Top tips for those tackling self-assessments at the last minute
With the deadline getting ever closer, it’s about now that many small businesses are starting to panic about their self-assessment. If you’re yet to submit your return, here’s a few top tips to help:
1. Bite the bullet and just do it. It isn’t a particularly fun task, but it needs doing. The later you leave it, the more stress you’re going to add to the job. The online system is notorious for crashing at the last minute, plus you may encounter issues with logging in and need to provide proof of identity documents etc. Far better to get it done and any issues ironed out prior to the final rush. The tax itself doesn’t have to be paid until the deadline (January 31st), so don’t cause yourself undue stress by hanging on to the last minute – it won’t save you any money.
2. Make it as easy as possible for yourself. Get everything you need together. Gather paperwork such as employment, rental and trading income and any certificates of bank interest, and keep them in front of you. It will make filling out the self-assessment so much easier.
3. NEVER guess. If you’re struggling, or aren’t sure how something should be treated on the return, find out. Don’t guess. This will save you making a mistake negligently, which can then accrue interest and cost you more – it’s best to check and get it right first time. Do some research online (the gov.uk website has some great guides) or ideally speak to HMRC or an accountant, who will be able to advise you.
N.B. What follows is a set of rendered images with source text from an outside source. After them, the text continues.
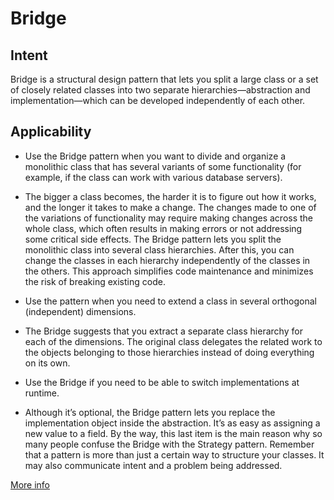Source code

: # Bridge
## Intent
Bridge is a structural design pattern that lets you split a large class or a set of closely related classes into two separate hierarchies—abstraction and implementation—which can be developed independently of each other.

## Applicability
- Use the Bridge pattern when you want to divide and organize a monolithic class that has several variants of some functionality (for example, if the class can work with various database servers).

- The bigger a class becomes, the harder it is to figure out how it works, and the longer it takes to make a change. The changes made to one of the variations of functionality may require making changes across the whole class, which often results in making errors or not addressing some critical side effects.
The Bridge pattern lets you split the monolithic class into several class hierarchies. After this, you can change the classes in each hierarchy independently of the classes in the others. This approach simplifies code maintenance and minimizes the risk of breaking existing code.

- Use the pattern when you need to extend a class in several orthogonal (independent) dimensions.

- The Bridge suggests that you extract a separate class hierarchy for each of the dimensions. The original class delegates the related work to the objects belonging to those hierarchies instead of doing everything on its own.

- Use the Bridge if you need to be able to switch implementations at runtime.

- Although it’s optional, the Bridge pattern lets you replace the implementation object inside the abstraction. It’s as easy as assigning a new value to a field.
By the way, this last item is the main reason why so many people confuse the Bridge with the Strategy pattern. Remember that a pattern is more than just a certain way to structure your classes. It may also communicate intent and a problem being addressed.

[More info](https://refactoring.guru/design-patterns/bridge)
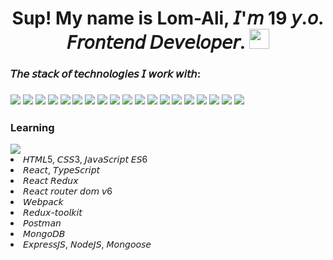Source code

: <h1 align="center">Sup! My name is Lom-Ali, 𝘐'𝘮 19 𝘺.𝘰. 𝘍𝘳𝘰𝘯𝘵𝘦𝘯𝘥 𝘋𝘦𝘷𝘦𝘭𝘰𝘱𝘦𝘳.
<img src="https://github.com/blackcater/blackcater/raw/main/images/Hi.gif" height="32"/></h1>
<h3>𝘛𝘩𝘦 𝘴𝘵𝘢𝘤𝘬 𝘰𝘧 𝘵𝘦𝘤𝘩𝘯𝘰𝘭𝘰𝘨𝘪𝘦𝘴 𝘐 𝘸𝘰𝘳𝘬 𝘸𝘪𝘵𝘩:<h3>
<img src='https://img.shields.io/badge/node.js-6DA55F?style=for-the-badge&logo=node.js&logoColor=white'>
<img src="https://img.shields.io/badge/html5-%23E34F26.svg?style=for-the-badge&logo=html5&logoColor=white">
<img src="https://img.shields.io/badge/css3-%231572B6.svg?style=for-the-badge&logo=css3&logoColor=white">
<img src="https://img.shields.io/badge/javascript-%23323330.svg?style=for-the-badge&logo=javascript&logoColor=%23F7DF1E">
<img src="https://img.shields.io/badge/typescript-%23007ACC.svg?style=for-the-badge&logo=typescript&logoColor=white">
<img src="https://img.shields.io/badge/react-%2320232a.svg?style=for-the-badge&logo=react&logoColor=%2361DAFB">  
<img src="https://img.shields.io/badge/React_Router-CA4245?style=for-the-badge&logo=react-router&logoColor=white">
<img src="https://img.shields.io/badge/redux-%23593d88.svg?style=for-the-badge&logo=redux&logoColor=white">
<img src="https://camo.githubusercontent.com/dd29990eb1d3648b09c68577081151a7dfd1b1e23cecb80712a709d004e4af66/68747470733a2f2f696d672e736869656c64732e696f2f62616467652f52454455585f544f4f4c4b49542d3364303037353f7374796c653d666f722d7468652d6261646765266c6f676f3d7265647578266c6f676f436f6c6f72">
<img src="https://camo.githubusercontent.com/2fc46663dcf401c11b8c6e09ac3c159ae31c55d113536b6f6885bd2e742f0945/68747470733a2f2f696d672e736869656c64732e696f2f62616467652f52454455585f5448554e4b2d3364303037353f7374796c653d666f722d7468652d6261646765266c6f676f3d7265647578266c6f676f436f6c6f72">
<img src="https://camo.githubusercontent.com/07a7f7d658c7765d972766d22ca551451930b099216367706104822b217cfa0c/68747470733a2f2f696d672e736869656c64732e696f2f62616467652f52454455585f444556544f4f4c532d3364303037353f7374796c653d666f722d7468652d6261646765266c6f676f3d7265647578266c6f676f436f6c6f72">  
<img src="https://img.shields.io/badge/webpack-%238DD6F9.svg?style=for-the-badge&logo=webpack&logoColor=black">
<img src="https://img.shields.io/badge/figma-%23F24E1E.svg?style=for-the-badge&logo=figma&logoColor=white">
<img src="https://img.shields.io/badge/Postman-FF6C37?style=for-the-badge&logo=postman&logoColor=white">
<img src="https://img.shields.io/badge/MongoDB-%234ea94b.svg?style=for-the-badge&logo=mongodb&logoColor=white">
<img src="https://img.shields.io/badge/express.js-%23404d59.svg?style=for-the-badge&logo=express&logoColor=%2361DAFB">
<img src="https://camo.githubusercontent.com/c42a4176dfd58a8ec44ba89823e6ff92b05ee618938b8bbc3e623c956cefe70d/68747470733a2f2f696d672e736869656c64732e696f2f62616467652f4d6174657269616c5f55492d3334373566663f7374796c653d666f722d7468652d6261646765266c6f676f3d6d6174657269616c7569266c6f676f436f6c6f72">
<img src="https://camo.githubusercontent.com/07f9919fc5d8e662e02ab7bb46b1c169c8355255ee898a9fad13a88618e01182/68747470733a2f2f696d672e736869656c64732e696f2f62616467652f45534c696e742d677265793f7374796c653d666f722d7468652d6261646765266c6f676f3d65736c696e74266c6f676f436f6c6f72">
<img src="https://camo.githubusercontent.com/c26686c018bc66fc95f48d47ef2ecb16be4bde2550033abf4c1975d387840850/68747470733a2f2f696d672e736869656c64732e696f2f62616467652f50524554544945522d626c61636b3f7374796c653d666f722d7468652d6261646765266c6f676f3d5052455454494552266c6f676f436f6c6f72">
  <h3>Learning</h3>
<img src="https://img.shields.io/badge/typescript-%23007ACC.svg?style=for-the-badge&logo=typescript&logoColor=white"><br>
<li> 𝘏𝘛𝘔𝘓5, 𝘊𝘚𝘚3, 𝘑𝘢𝘷𝘢𝘚𝘤𝘳𝘪𝘱𝘵 𝘌𝘚6</li>
<li>𝘙𝘦𝘢𝘤𝘵, 𝘛𝘺𝘱𝘦𝘚𝘤𝘳𝘪𝘱𝘵</li>
<li>𝘙𝘦𝘢𝘤𝘵 𝘙𝘦𝘥𝘶𝘹</li>
<li>𝘙𝘦𝘢𝘤𝘵 𝘳𝘰𝘶𝘵𝘦𝘳 𝘥𝘰𝘮 𝘷6</li>
<li>𝘞𝘦𝘣𝘱𝘢𝘤𝘬</li>
<li>𝘙𝘦𝘥𝘶𝘹-𝘵𝘰𝘰𝘭𝘬𝘪𝘵</li>
<li>𝘗𝘰𝘴𝘵𝘮𝘢𝘯</li>
<li>𝘔𝘰𝘯𝘨𝘰𝘋𝘉</li>
<li>𝘌𝘹𝘱𝘳𝘦𝘴𝘴𝘑𝘚, 𝘕𝘰𝘥𝘦𝘑𝘚, 𝘔𝘰𝘯𝘨𝘰𝘰𝘴𝘦</li>
</ul>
4. Don’t dismiss using professionals. Accountants aren’t cheap – but a good accountant can save you money through a whole range of allowable expenses such as use of home. Just make sure when choosing an accountant, they offer you fixed fees and you can see clear value in their service. While at this time of year most traditional high-street accountancy firms are often snowed under with longer-standing clients’ returns, it’s worth investigating low-cost online accountancy.